In one of the summer’s storms a mighty wind brought a large limb of the red oak tree in the southeast corner of the churchyard, down onto the important tomb of Colonel John Nixon. A table-style grave marker, it broke into hundreds of pieces. The damage is covered by St. Peter’s insurance policy, and the marker will be repaired.
Nixon (1733-1808) was a wealthy Philadelphia merchant and banker who early supported the cause against Great Britain by signing the Non-Importation Agreement in opposition to the Stamp Act in 1765. He became the person responsible for the city’s defenses in the years leading up to 1776 and on July 8, 1776 it was he who was chosen to read the Declaration of Independence to the public for the first time. Try to imagine what is going through his head as he walks out onto the steps of the State House (what we now call Independence Hall) to declare that the thirteen British colonies were defying their king and the most powerful military force in the world by setting up a nation of their own, an act which will surely be seen as treason by the British authorities. This was indeed a man of courage! His reading was received with tremendous enthusiasm and loud “huzzahs” by the huge crowd gathered in the yard. Bells rang all over the city and a crowd of onlookers rushed into the State House, into the courtroom and tore the royal crest off the wall above the judges’ bench. A new nation was born—here in Philadelphia!

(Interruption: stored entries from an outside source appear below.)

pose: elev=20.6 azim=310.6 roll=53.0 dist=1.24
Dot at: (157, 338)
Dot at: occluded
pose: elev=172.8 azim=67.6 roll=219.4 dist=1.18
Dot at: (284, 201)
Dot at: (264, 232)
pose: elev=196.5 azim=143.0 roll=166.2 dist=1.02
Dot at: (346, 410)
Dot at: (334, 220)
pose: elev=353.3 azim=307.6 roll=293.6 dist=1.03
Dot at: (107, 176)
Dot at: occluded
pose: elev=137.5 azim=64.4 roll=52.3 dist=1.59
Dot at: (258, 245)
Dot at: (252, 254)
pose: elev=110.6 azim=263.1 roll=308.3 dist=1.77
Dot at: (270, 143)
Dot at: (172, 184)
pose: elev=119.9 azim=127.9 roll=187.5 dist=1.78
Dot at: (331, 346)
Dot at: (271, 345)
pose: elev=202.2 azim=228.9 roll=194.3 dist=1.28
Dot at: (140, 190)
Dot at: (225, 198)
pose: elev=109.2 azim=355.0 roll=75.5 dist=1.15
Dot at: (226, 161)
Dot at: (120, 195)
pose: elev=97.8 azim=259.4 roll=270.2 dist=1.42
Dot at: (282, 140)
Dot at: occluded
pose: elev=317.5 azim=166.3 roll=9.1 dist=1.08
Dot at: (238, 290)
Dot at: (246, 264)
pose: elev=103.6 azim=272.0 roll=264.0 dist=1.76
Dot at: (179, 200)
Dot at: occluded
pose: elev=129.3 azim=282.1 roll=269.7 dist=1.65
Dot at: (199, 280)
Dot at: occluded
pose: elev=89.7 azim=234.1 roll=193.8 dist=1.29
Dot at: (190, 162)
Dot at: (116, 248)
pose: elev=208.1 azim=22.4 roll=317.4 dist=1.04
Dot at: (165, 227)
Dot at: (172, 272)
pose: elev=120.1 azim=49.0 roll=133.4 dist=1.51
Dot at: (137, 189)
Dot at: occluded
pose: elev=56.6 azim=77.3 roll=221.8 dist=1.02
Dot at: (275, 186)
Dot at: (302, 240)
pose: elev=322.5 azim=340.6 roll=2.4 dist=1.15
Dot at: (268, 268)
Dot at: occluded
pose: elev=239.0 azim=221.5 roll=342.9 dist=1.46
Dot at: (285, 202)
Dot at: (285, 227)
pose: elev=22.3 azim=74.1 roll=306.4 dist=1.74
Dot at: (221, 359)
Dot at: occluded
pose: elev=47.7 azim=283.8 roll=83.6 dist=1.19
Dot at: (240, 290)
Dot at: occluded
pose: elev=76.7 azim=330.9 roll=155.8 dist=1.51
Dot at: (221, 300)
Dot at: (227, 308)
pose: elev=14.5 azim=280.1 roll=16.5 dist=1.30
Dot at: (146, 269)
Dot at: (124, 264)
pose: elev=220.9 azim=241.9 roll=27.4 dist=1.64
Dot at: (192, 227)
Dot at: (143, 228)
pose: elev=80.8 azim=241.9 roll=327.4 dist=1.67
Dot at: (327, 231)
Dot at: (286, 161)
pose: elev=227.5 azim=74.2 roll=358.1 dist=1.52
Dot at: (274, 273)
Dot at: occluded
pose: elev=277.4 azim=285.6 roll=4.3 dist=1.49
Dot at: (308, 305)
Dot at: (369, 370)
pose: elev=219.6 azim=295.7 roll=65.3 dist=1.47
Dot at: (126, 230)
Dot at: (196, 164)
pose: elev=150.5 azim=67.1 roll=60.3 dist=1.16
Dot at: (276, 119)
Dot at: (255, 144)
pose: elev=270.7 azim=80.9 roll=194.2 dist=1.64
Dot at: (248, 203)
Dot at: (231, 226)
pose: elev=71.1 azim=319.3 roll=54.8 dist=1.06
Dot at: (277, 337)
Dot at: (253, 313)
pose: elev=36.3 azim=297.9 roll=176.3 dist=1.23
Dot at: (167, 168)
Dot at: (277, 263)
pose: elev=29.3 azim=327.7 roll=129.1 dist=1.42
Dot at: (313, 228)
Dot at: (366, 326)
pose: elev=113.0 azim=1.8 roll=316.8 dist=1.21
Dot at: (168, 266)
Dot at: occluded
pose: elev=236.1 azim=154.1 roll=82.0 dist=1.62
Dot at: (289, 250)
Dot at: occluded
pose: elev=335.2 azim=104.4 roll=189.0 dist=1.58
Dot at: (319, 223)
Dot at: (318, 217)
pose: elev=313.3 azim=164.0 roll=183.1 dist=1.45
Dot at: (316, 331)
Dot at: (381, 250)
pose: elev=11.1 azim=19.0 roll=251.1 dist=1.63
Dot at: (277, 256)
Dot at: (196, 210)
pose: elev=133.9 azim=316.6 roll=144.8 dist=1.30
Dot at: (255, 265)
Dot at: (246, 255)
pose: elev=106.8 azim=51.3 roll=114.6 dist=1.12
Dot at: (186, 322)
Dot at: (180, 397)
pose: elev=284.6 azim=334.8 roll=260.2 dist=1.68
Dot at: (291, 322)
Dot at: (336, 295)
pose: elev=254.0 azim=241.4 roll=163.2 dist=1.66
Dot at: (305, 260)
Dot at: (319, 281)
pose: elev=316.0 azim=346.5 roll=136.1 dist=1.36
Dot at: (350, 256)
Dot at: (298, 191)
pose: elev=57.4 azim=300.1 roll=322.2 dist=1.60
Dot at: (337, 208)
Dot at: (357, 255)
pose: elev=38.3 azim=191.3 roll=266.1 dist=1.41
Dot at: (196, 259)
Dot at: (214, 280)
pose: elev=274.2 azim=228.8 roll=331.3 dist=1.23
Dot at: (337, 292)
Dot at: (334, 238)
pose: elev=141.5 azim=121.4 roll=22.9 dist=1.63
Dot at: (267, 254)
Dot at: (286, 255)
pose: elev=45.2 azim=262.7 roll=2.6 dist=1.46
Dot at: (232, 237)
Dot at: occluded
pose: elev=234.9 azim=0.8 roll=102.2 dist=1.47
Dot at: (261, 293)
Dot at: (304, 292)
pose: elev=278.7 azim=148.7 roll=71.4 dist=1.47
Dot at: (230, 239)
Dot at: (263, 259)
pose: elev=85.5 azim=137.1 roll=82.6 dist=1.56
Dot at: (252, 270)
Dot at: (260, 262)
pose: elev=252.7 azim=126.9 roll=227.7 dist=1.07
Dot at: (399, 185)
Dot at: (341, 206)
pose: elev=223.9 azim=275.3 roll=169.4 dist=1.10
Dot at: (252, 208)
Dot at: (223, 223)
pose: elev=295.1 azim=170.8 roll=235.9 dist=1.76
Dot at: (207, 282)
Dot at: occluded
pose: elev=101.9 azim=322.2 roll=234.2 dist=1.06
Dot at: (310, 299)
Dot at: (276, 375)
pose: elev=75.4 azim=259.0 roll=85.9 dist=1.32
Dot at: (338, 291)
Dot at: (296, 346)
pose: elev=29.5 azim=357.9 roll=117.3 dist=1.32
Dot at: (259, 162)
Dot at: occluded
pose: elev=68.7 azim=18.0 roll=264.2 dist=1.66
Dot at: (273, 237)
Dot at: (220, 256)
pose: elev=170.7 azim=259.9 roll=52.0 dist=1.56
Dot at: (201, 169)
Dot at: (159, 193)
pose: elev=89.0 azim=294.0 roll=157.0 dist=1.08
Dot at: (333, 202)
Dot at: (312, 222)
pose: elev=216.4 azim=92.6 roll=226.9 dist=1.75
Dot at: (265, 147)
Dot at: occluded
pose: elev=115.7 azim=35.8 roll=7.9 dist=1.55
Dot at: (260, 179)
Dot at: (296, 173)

Six months later Colonel Nixon fought with George Washington at the Battle of Princeton (with General John Cadwalader, another member of St. Peter’s whose wife Elizabeth is buried a few feet away from Nixon) and he spent the winter of 1777-78 with Washington at Valley Forge.
After the Revolution he returned to the banking business—and had his portrait painted in 1800 by preeminent American painter Gilbert Stuart. He was buried here upon his death in 1808.